┌─ Selected text
It is time for it to go and for Israel to have the new leadership its people want and deserve.

The 7 October atrocities – in which nearly 1,200 people, ranging in age from babies to Holocaust survivors, were murdered, with a further 251 taken hostage – are the sole responsibility of Hamas and its paymasters in Tehran.

Nothing can and should detract from the brutality of that event and the tragic conflict in Gaza which has ensued as a result.

Nor should Iran’s other proxies, Hezbollah and the Houthis, escape responsibility for the conflicts in Lebanon and Yemen which were caused by their unprovoked attacks on Israel after 7 October.

But the immediate challenge facing Israel – how to free the remaining hostages, end Hamas’ rule of Gaza and provide lasting security for its people – is one to which this government has no answer.
└─
┌─ Records provided
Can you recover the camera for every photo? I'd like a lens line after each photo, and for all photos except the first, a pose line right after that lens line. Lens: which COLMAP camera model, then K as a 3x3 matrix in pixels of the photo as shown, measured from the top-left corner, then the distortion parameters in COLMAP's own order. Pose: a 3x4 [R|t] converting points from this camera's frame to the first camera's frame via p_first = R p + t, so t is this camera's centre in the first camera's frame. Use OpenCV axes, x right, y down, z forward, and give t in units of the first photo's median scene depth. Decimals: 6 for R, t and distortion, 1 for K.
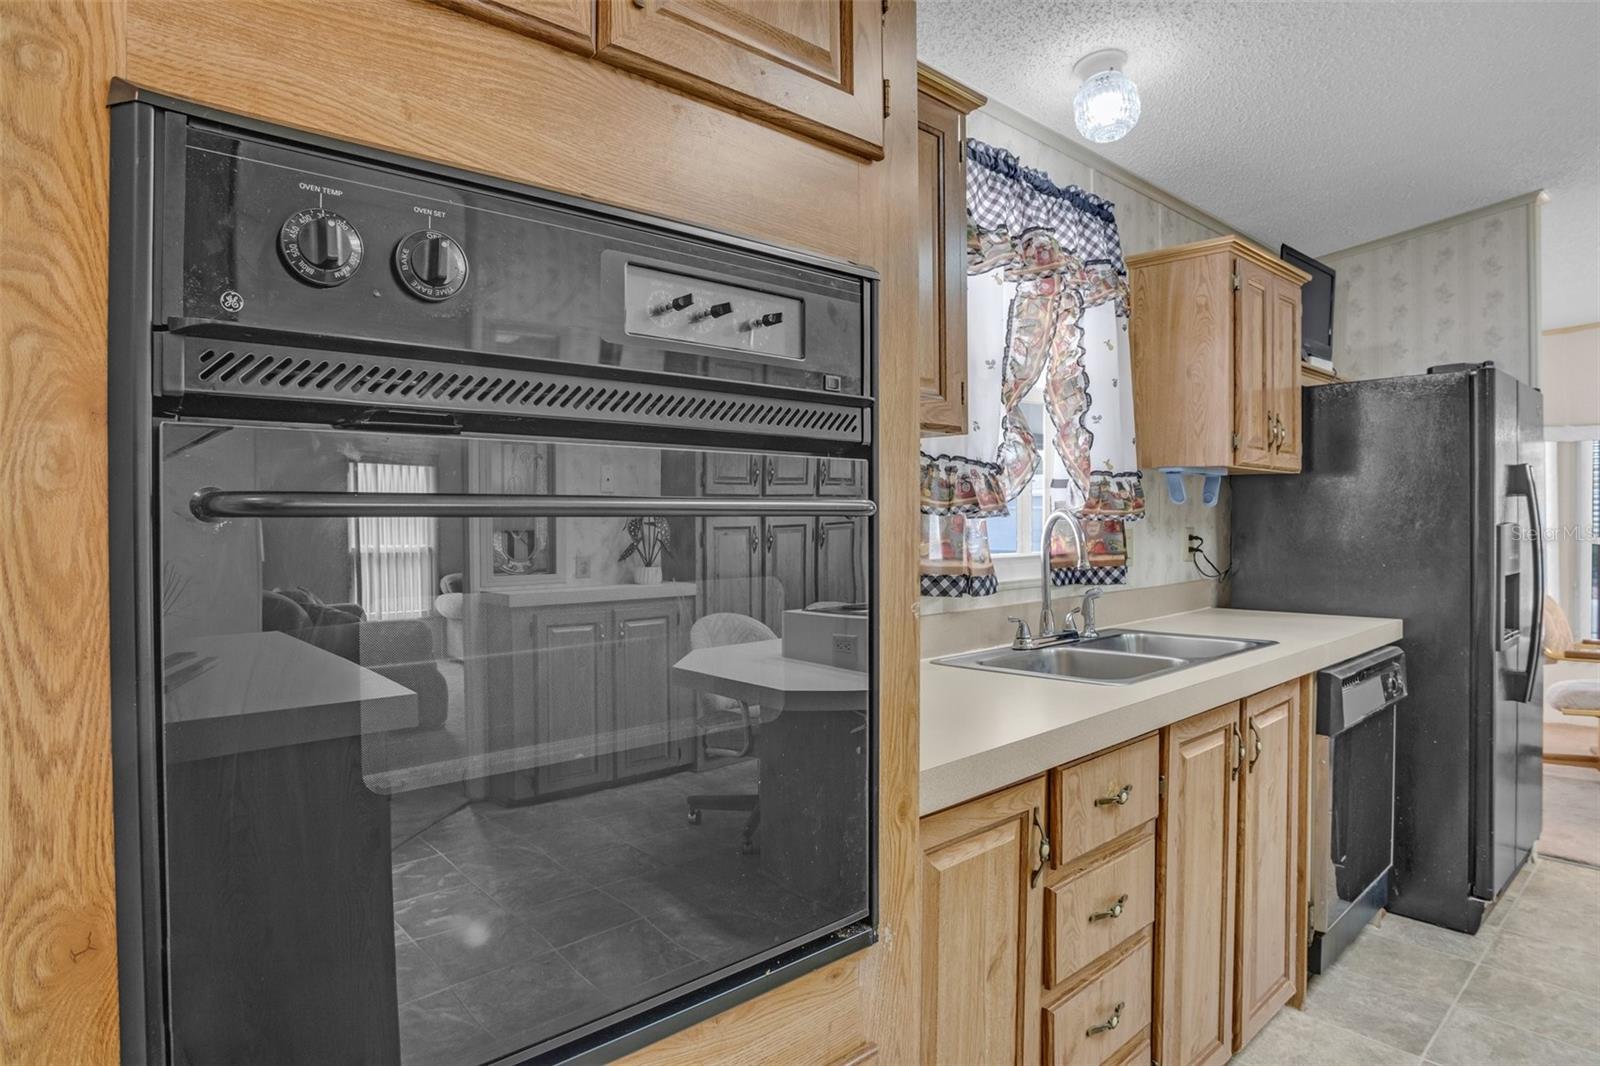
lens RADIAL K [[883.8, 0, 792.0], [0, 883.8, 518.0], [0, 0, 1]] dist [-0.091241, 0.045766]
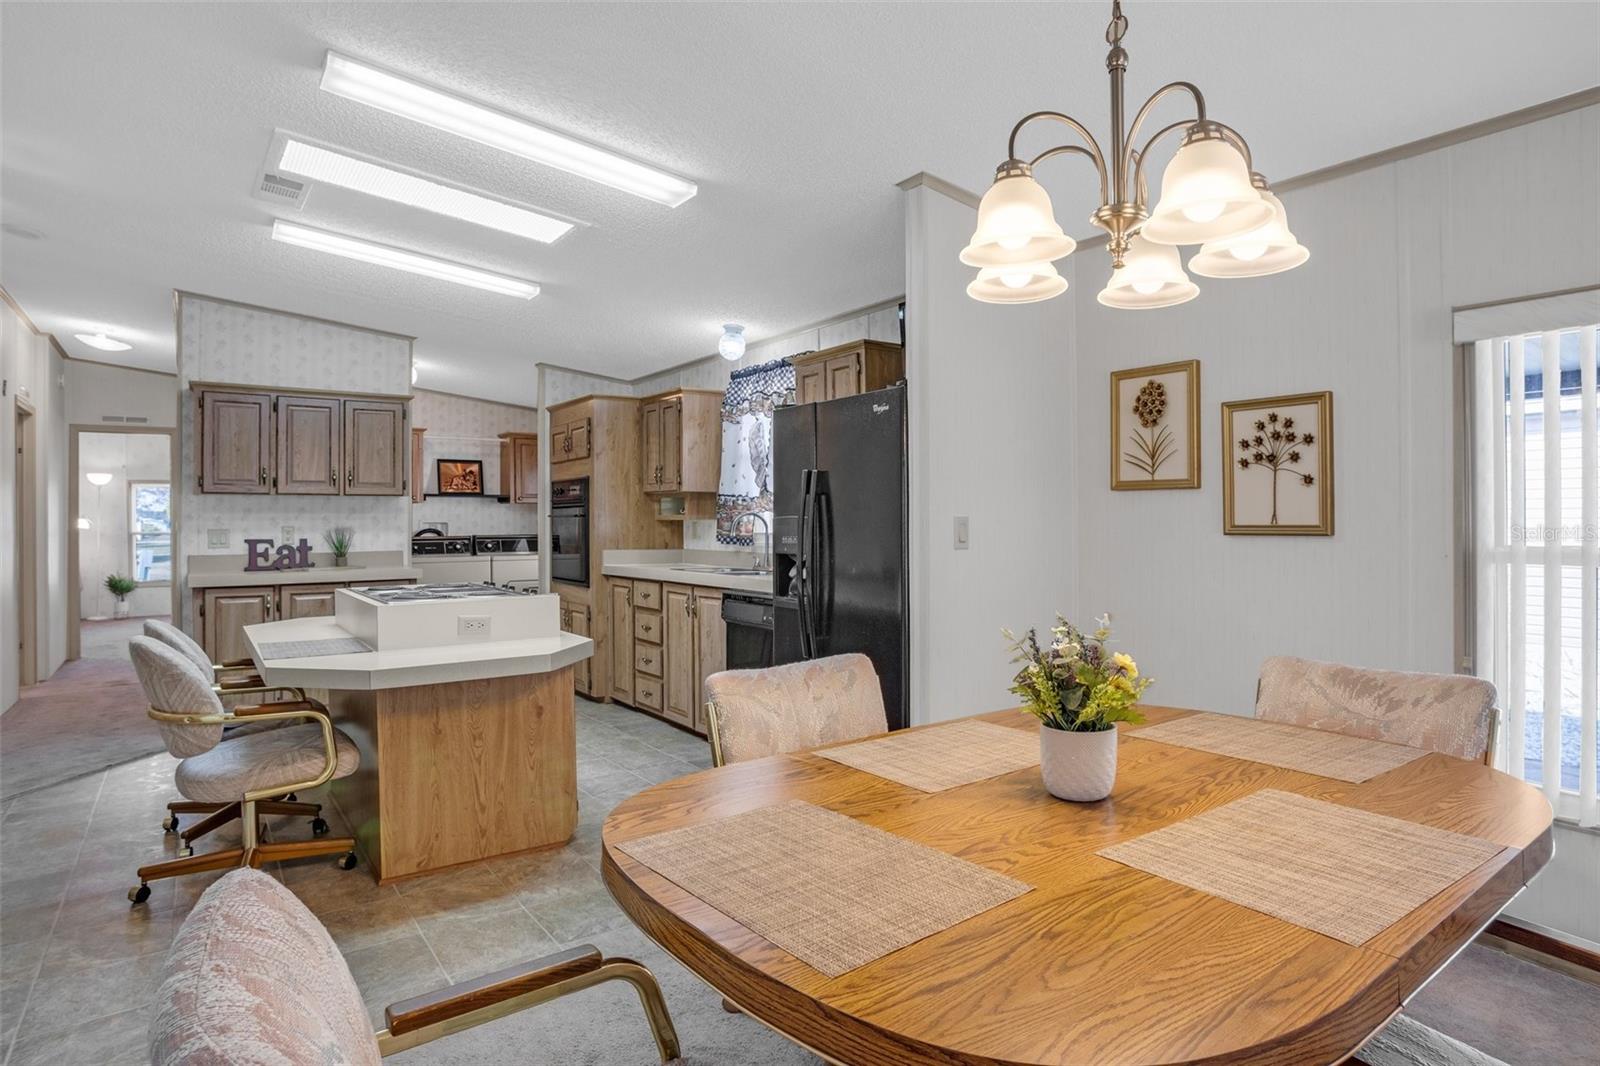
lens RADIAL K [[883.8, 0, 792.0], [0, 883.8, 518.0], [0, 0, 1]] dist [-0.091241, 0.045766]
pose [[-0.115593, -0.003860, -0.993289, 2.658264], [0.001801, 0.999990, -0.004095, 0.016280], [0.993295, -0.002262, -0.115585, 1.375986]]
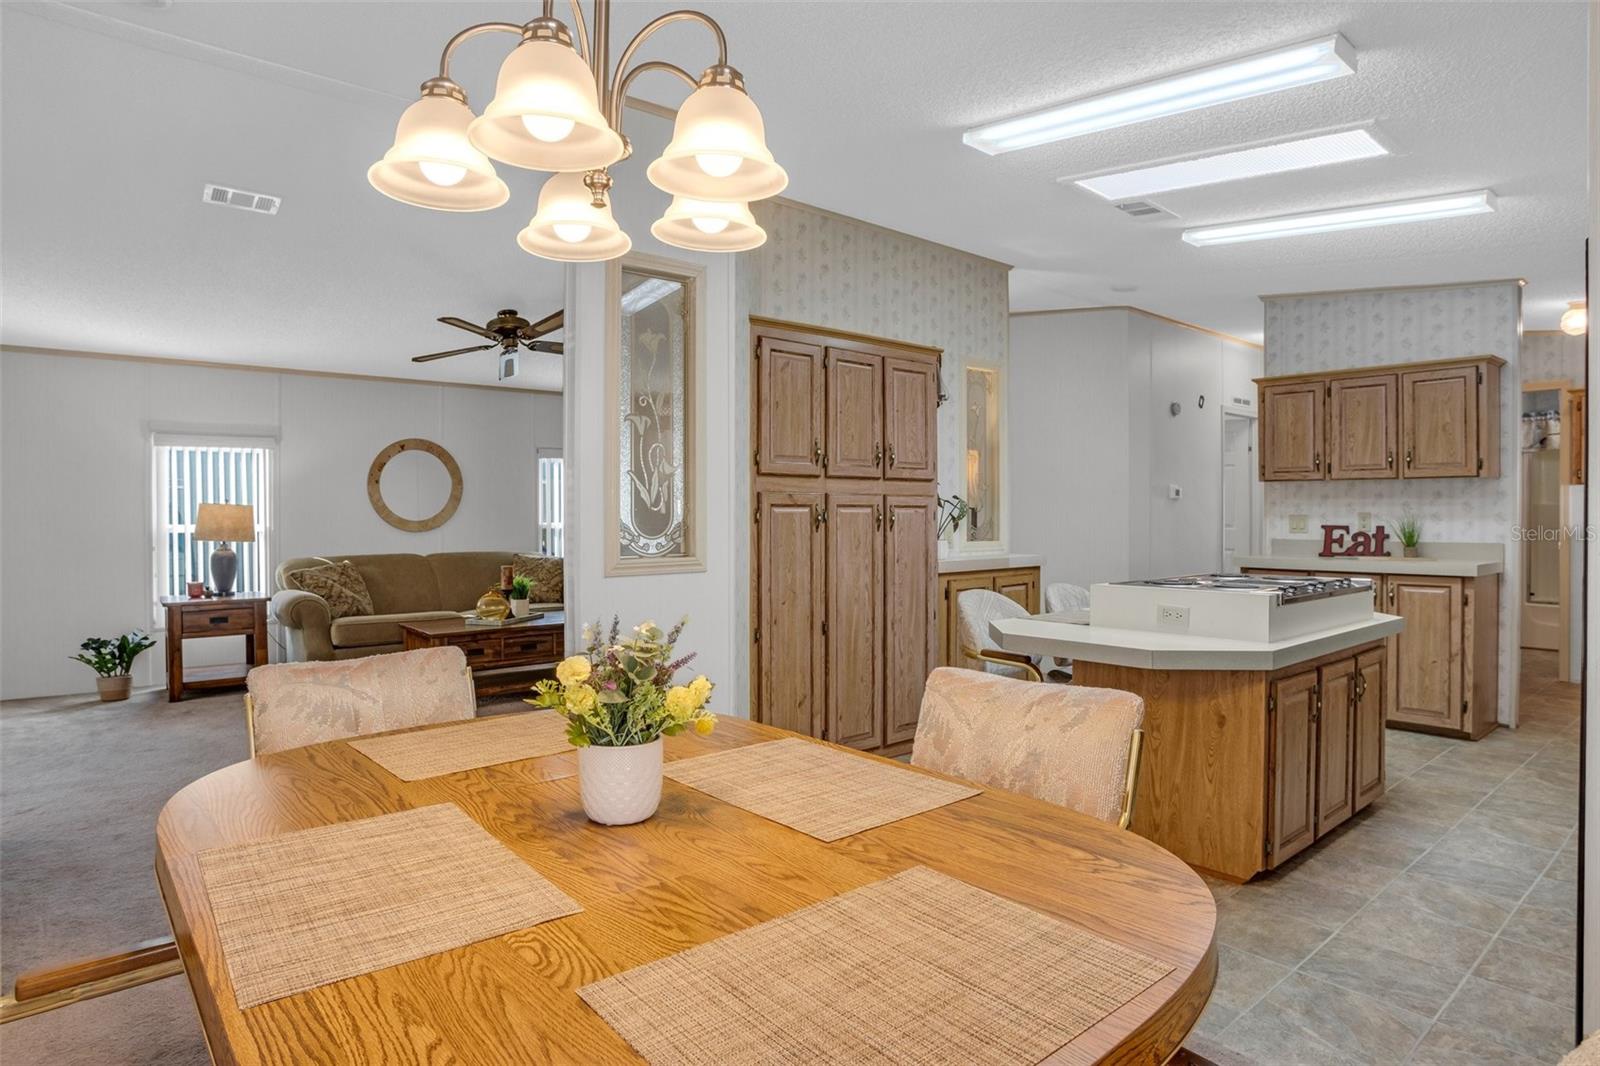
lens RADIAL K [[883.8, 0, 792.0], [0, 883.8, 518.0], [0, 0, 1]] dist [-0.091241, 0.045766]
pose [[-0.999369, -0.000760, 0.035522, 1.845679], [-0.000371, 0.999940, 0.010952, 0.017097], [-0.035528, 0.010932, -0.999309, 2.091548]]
└─
• [What to work on]:
1. In the passage on Israel, how many people were taken hostage in the 7 October attacks?
2. Write out the passage on Israel word for word, from "The 7 October" up to and including "as a result.".

• [Written answers]:
1. 251

2.
The 7 October atrocities – in which nearly 1,200 people, ranging in age from babies to Holocaust survivors, were murdered, with a further 251 taken hostage – are the sole responsibility of Hamas and its paymasters in Tehran.

Nothing can and should detract from the brutality of that event and the tragic conflict in Gaza which has ensued as a result.